The daubing of blue paint on the headstones of Australian diggers' graves at a war cemetery in west London is a "sickening act" of vandalism, a war graves commission official says.
Several headstones at the Harefield cemetery were spray painted with meaningless blue shapes over the weekend, prompting a police investigation and the dispatch of an expert clean-up team.
Most of the 126 graves at the cemetery are of Australian soldiers who were sent to the nearby No.1 Australian Auxiliary Hospital after being wounded on the Western Front during World War I.
Australian army nurse Ruby Dickinson is also buried there.
The graffiti attack is the second act of vandalism at the cemetery this year after a flagpole was cut in half and paint was daubed on the entrance and a newly installed information panel just 24 hours before the Anzac Day ceremony there.

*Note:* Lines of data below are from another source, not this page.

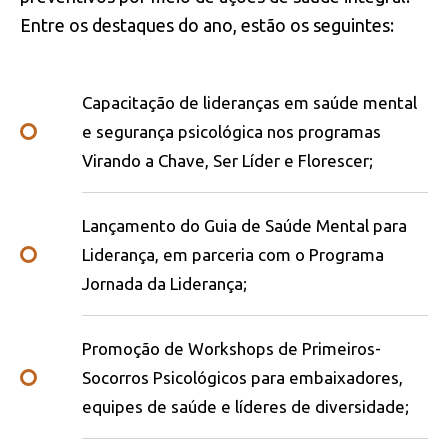
Entre os destaques do ano, estão os seguintes:
Capacitação de lideranças em saúde mental
e segurança psicológica nos programas
Virando a Chave, Ser Líder e Florescer;
Lançamento do Guia de Saúde Mental para
Liderança, em parceria com o Programa
Jornada da Liderança;
Promoção de Workshops de Primeiros-
Socorros Psicológicos para embaixadores,
equipes de saúde e líderes de diversidade;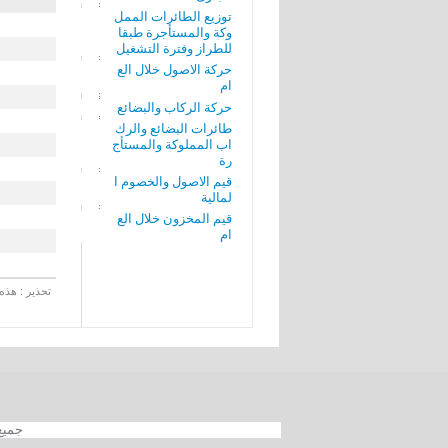
توزيع الطائرات الممل
وكة والمستأجرة طبقا
للطراز وفترة التشغيل
حركة الاصول خلال الع
ام
حركة الركاب والبضائع
طائرات البضائع والرك
اب المملوكة والمستأج
رة
قيم الاصول والخصوم ا
لمالية
قيم المخزون خلال الع
ام
تحذير : هذه 
جميع الحقوق محفوظة 012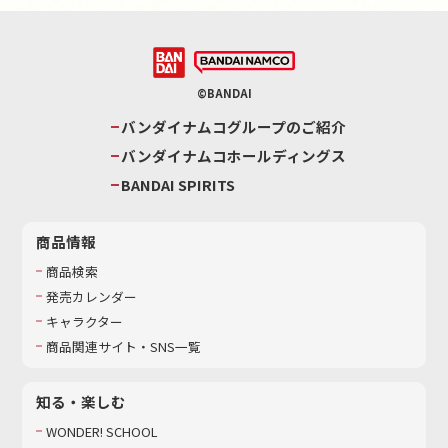
©BANDAI
バンダイナムコグループのご紹介
バンダイナムコホールディングス
BANDAI SPIRITS
商品情報
商品検索
発売カレンダー
キャラクター
商品関連サイト・SNS一覧
知る・楽しむ
WONDER! SCHOOL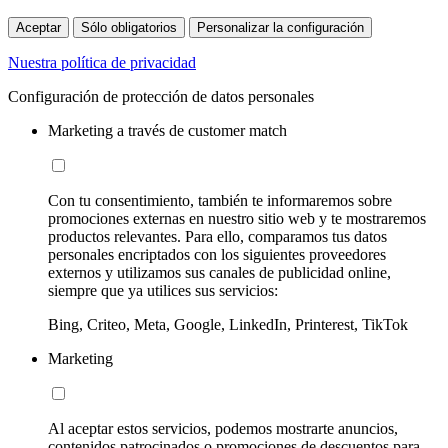
Aceptar
Sólo obligatorios
Personalizar la configuración
Nuestra política de privacidad
Configuración de protección de datos personales
Marketing a través de customer match
Con tu consentimiento, también te informaremos sobre
promociones externas en nuestro sitio web y te mostraremos
productos relevantes. Para ello, comparamos tus datos
personales encriptados con los siguientes proveedores
externos y utilizamos sus canales de publicidad online,
siempre que ya utilices sus servicios:
Bing, Criteo, Meta, Google, LinkedIn, Printerest, TikTok
Marketing
Al aceptar estos servicios, podemos mostrarte anuncios,
contenidos patrocinados o promociones de descuentos para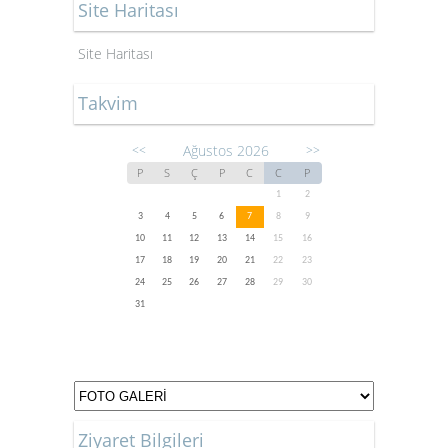
Site Haritası
Site Haritası
Takvim
Ağustos 2026
<<
>>
P
S
Ç
P
C
C
P
1
2
3
4
5
6
7
8
9
10
11
12
13
14
15
16
17
18
19
20
21
22
23
24
25
26
27
28
29
30
31
Ziyaret Bilgileri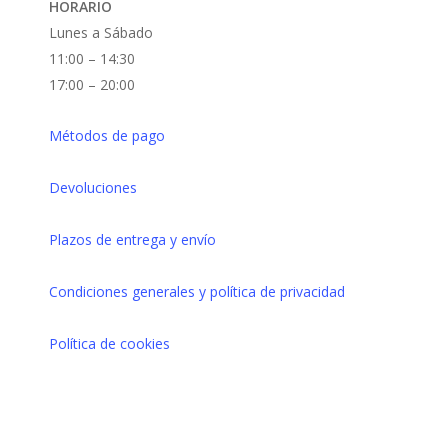
HORARIO
Lunes a Sábado
11:00 – 14:30
17:00 – 20:00
Métodos de pago
Devoluciones
Plazos de entrega y envío
Condiciones generales y política de privacidad
Política de cookies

The paint was cleaned off in time for the ceremony and Commonwealth War Graves Commission spokesman Peter Francis said a clean-up team was in action again on Monday to remove the offending graffiti.
"It's just a sickening act really, one that's deeply distressing, not just for those of us who spend our working lives trying to perpetuate the memory of the men that gave their lives for us but also for the families of those men that are buried and commemorated there."
Francis told AAP there was nothing to suggest it was a targeted attack on Australian war graves, with the graffiti containing no clear messages.
"Obviously it's someone who just doesn't appreciate what these people did for us. It looks like just a mindless act of vandalism, just pure stupidity."
Francis said stonemasons used high-pressure water jets on Monday to try to fully remove the graffiti but it would depend on how much paint had leached into the stone.
The distinctive scroll-shaped headstones were chosen by staff and patients at the hospital and were carefully restored in time for this year's Anzac ceremony.
Every Anzac Day local schoolchildren lay fresh spring flowers on the graves.